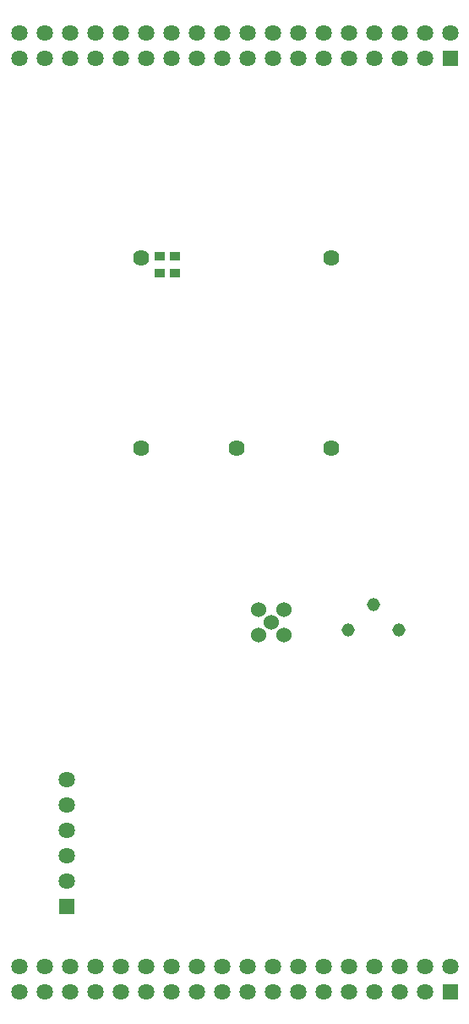
<source format=gbs>
G04*
G04 #@! TF.GenerationSoftware,Altium Limited,Altium Designer,21.8.1 (53)*
G04*
G04 Layer_Color=16711935*
%FSLAX25Y25*%
%MOIN*%
G70*
G04*
G04 #@! TF.SameCoordinates,FEA55363-24F4-4A60-B236-1B38E07B82BE*
G04*
G04*
G04 #@! TF.FilePolarity,Negative*
G04*
G01*
G75*
%ADD15R,0.04043X0.03650*%
%ADD26R,0.06406X0.06406*%
%ADD27C,0.06406*%
%ADD28C,0.05185*%
%ADD29C,0.06012*%
%ADD30C,0.06378*%
%ADD31R,0.06406X0.06406*%
D15*
X68461Y129193D02*
D03*
X68500Y135728D02*
D03*
X74461Y129193D02*
D03*
X74500Y135728D02*
D03*
D26*
X32000Y-120500D02*
D03*
D27*
Y-110500D02*
D03*
Y-100500D02*
D03*
Y-90500D02*
D03*
Y-80500D02*
D03*
Y-70500D02*
D03*
X13177Y223874D02*
D03*
Y213874D02*
D03*
X23177Y223874D02*
D03*
Y213874D02*
D03*
X33177Y223874D02*
D03*
Y213874D02*
D03*
X43177Y223874D02*
D03*
Y213874D02*
D03*
X53177Y223874D02*
D03*
Y213874D02*
D03*
X63177Y223874D02*
D03*
Y213874D02*
D03*
X73177Y223874D02*
D03*
Y213874D02*
D03*
X83177Y223874D02*
D03*
Y213874D02*
D03*
X93177Y223874D02*
D03*
Y213874D02*
D03*
X103177Y223874D02*
D03*
Y213874D02*
D03*
X113177Y223874D02*
D03*
Y213874D02*
D03*
X123177Y223874D02*
D03*
Y213874D02*
D03*
X133177Y223874D02*
D03*
Y213874D02*
D03*
X143177Y223874D02*
D03*
Y213874D02*
D03*
X153177Y223874D02*
D03*
Y213874D02*
D03*
X163177Y223874D02*
D03*
Y213874D02*
D03*
X173177Y223874D02*
D03*
Y213874D02*
D03*
X183177Y223874D02*
D03*
X13177Y-144079D02*
D03*
Y-154079D02*
D03*
X23177Y-144079D02*
D03*
Y-154079D02*
D03*
X33177Y-144079D02*
D03*
Y-154079D02*
D03*
X43177Y-144079D02*
D03*
Y-154079D02*
D03*
X53177Y-144079D02*
D03*
Y-154079D02*
D03*
X63177Y-144079D02*
D03*
Y-154079D02*
D03*
X73177Y-144079D02*
D03*
Y-154079D02*
D03*
X83177Y-144079D02*
D03*
Y-154079D02*
D03*
X93177Y-144079D02*
D03*
Y-154079D02*
D03*
X103177Y-144079D02*
D03*
Y-154079D02*
D03*
X113177Y-144079D02*
D03*
Y-154079D02*
D03*
X123177Y-144079D02*
D03*
Y-154079D02*
D03*
X133177Y-144079D02*
D03*
Y-154079D02*
D03*
X143177Y-144079D02*
D03*
Y-154079D02*
D03*
X153177Y-144079D02*
D03*
Y-154079D02*
D03*
X163177Y-144079D02*
D03*
Y-154079D02*
D03*
X173177Y-144079D02*
D03*
Y-154079D02*
D03*
X183177Y-144079D02*
D03*
D28*
X163000Y-11500D02*
D03*
X153000Y-1500D02*
D03*
X143000Y-11500D02*
D03*
D29*
X107500Y-13500D02*
D03*
Y-3500D02*
D03*
X117500D02*
D03*
Y-13500D02*
D03*
X112500Y-8500D02*
D03*
D30*
X61252Y60248D02*
D03*
X98752D02*
D03*
X136252D02*
D03*
Y135248D02*
D03*
X61252D02*
D03*
D31*
X183177Y213874D02*
D03*
Y-154079D02*
D03*
M02*

</source>
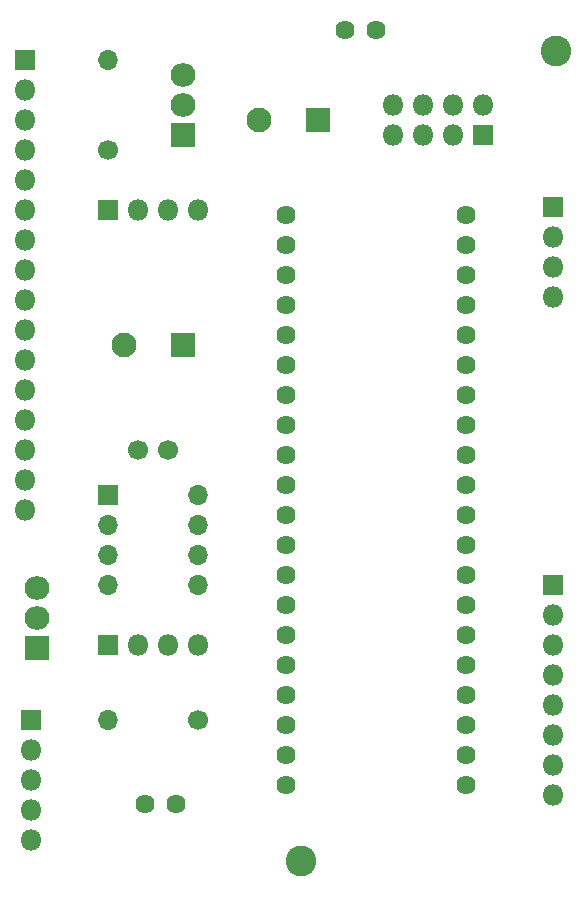
<source format=gts>
G04 #@! TF.GenerationSoftware,KiCad,Pcbnew,(5.1.6)-1*
G04 #@! TF.CreationDate,2021-07-21T10:19:36+01:00*
G04 #@! TF.ProjectId,master_controller_v1,6d617374-6572-45f6-936f-6e74726f6c6c,1.0*
G04 #@! TF.SameCoordinates,Original*
G04 #@! TF.FileFunction,Soldermask,Top*
G04 #@! TF.FilePolarity,Negative*
%FSLAX46Y46*%
G04 Gerber Fmt 4.6, Leading zero omitted, Abs format (unit mm)*
G04 Created by KiCad (PCBNEW (5.1.6)-1) date 2021-07-21 10:19:36*
%MOMM*%
%LPD*%
G01*
G04 APERTURE LIST*
%ADD10C,2.600000*%
%ADD11O,1.800000X1.800000*%
%ADD12R,1.800000X1.800000*%
%ADD13C,1.624000*%
%ADD14R,2.100000X2.100000*%
%ADD15C,2.100000*%
%ADD16O,1.700000X1.700000*%
%ADD17C,1.700000*%
%ADD18O,2.100000X2.005000*%
%ADD19R,2.100000X2.005000*%
%ADD20R,1.700000X1.700000*%
G04 APERTURE END LIST*
D10*
X109220000Y-168910000D03*
X130810000Y-100330000D03*
D11*
X100500000Y-113806000D03*
X97960000Y-113806000D03*
X95420000Y-113806000D03*
D12*
X92880000Y-113806000D03*
D13*
X96012000Y-164084000D03*
X98679000Y-164084000D03*
X112946000Y-98566000D03*
X115613000Y-98566000D03*
X107993000Y-114187000D03*
X107993000Y-116727000D03*
X107993000Y-119267000D03*
X107993000Y-121807000D03*
X107993000Y-124347000D03*
X107993000Y-126887000D03*
X107993000Y-129427000D03*
X107993000Y-131967000D03*
X107993000Y-134507000D03*
X107993000Y-137047000D03*
X107993000Y-139587000D03*
X107993000Y-142127000D03*
X107993000Y-144667000D03*
X107993000Y-147207000D03*
X107993000Y-149747000D03*
X107993000Y-152287000D03*
X107993000Y-154827000D03*
X107993000Y-157367000D03*
X107993000Y-159907000D03*
X107993000Y-162447000D03*
X123233000Y-162447000D03*
X123233000Y-159907000D03*
X123233000Y-157367000D03*
X123233000Y-154827000D03*
X123233000Y-152287000D03*
X123233000Y-149747000D03*
X123233000Y-147207000D03*
X123233000Y-144667000D03*
X123233000Y-142127000D03*
X123233000Y-139587000D03*
X123233000Y-137047000D03*
X123233000Y-134507000D03*
X123233000Y-131967000D03*
X123233000Y-129427000D03*
X123233000Y-126887000D03*
X123233000Y-124347000D03*
X123233000Y-121807000D03*
X123233000Y-119267000D03*
X123233000Y-116727000D03*
X123233000Y-114187000D03*
D14*
X99230000Y-125236000D03*
D15*
X94230000Y-125236000D03*
X105660000Y-106186000D03*
D14*
X110660000Y-106186000D03*
D11*
X85852000Y-139192000D03*
X85852000Y-136652000D03*
X85852000Y-134112000D03*
X85852000Y-131572000D03*
X85852000Y-129032000D03*
X85852000Y-126492000D03*
X85852000Y-123952000D03*
X85852000Y-121412000D03*
X85852000Y-118872000D03*
X85852000Y-116332000D03*
X85852000Y-113792000D03*
X85852000Y-111252000D03*
X85852000Y-108712000D03*
X85852000Y-106172000D03*
X85852000Y-103632000D03*
D12*
X85852000Y-101092000D03*
D11*
X86360000Y-167132000D03*
X86360000Y-164592000D03*
X86360000Y-162052000D03*
X86360000Y-159512000D03*
D12*
X86360000Y-156972000D03*
D11*
X100500000Y-150636000D03*
X97960000Y-150636000D03*
X95420000Y-150636000D03*
D12*
X92880000Y-150636000D03*
X124630000Y-107456000D03*
D11*
X124630000Y-104916000D03*
X122090000Y-107456000D03*
X122090000Y-104916000D03*
X119550000Y-107456000D03*
X119550000Y-104916000D03*
X117010000Y-107456000D03*
X117010000Y-104916000D03*
D12*
X130556000Y-113552000D03*
D11*
X130556000Y-116092000D03*
X130556000Y-118632000D03*
X130556000Y-121172000D03*
X130556000Y-163336000D03*
X130556000Y-160796000D03*
X130556000Y-158256000D03*
X130556000Y-155716000D03*
X130556000Y-153176000D03*
X130556000Y-150636000D03*
X130556000Y-148096000D03*
D12*
X130556000Y-145556000D03*
D16*
X92880000Y-101106000D03*
D17*
X92880000Y-108726000D03*
D18*
X99230000Y-102376000D03*
X99230000Y-104916000D03*
D19*
X99230000Y-107456000D03*
X86868000Y-150876000D03*
D18*
X86868000Y-148336000D03*
X86868000Y-145796000D03*
D16*
X100500000Y-137936000D03*
X92880000Y-145556000D03*
X100500000Y-140476000D03*
X92880000Y-143016000D03*
X100500000Y-143016000D03*
X92880000Y-140476000D03*
X100500000Y-145556000D03*
D20*
X92880000Y-137936000D03*
D16*
X92880000Y-156986000D03*
D17*
X100500000Y-156986000D03*
X97960000Y-134126000D03*
X95460000Y-134126000D03*
M02*

</source>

------------

- _Exercise goal_: There is a run of lines above from the one with "X123233000Y-126887000D03*" to the one with "X85852000Y-131572000D03*"; print exactly that run, both ends included, and nothing else.

- _Final answer_:
X123233000Y-126887000D03*
X123233000Y-124347000D03*
X123233000Y-121807000D03*
X123233000Y-119267000D03*
X123233000Y-116727000D03*
X123233000Y-114187000D03*
D14*
X99230000Y-125236000D03*
D15*
X94230000Y-125236000D03*
X105660000Y-106186000D03*
D14*
X110660000Y-106186000D03*
D11*
X85852000Y-139192000D03*
X85852000Y-136652000D03*
X85852000Y-134112000D03*
X85852000Y-131572000D03*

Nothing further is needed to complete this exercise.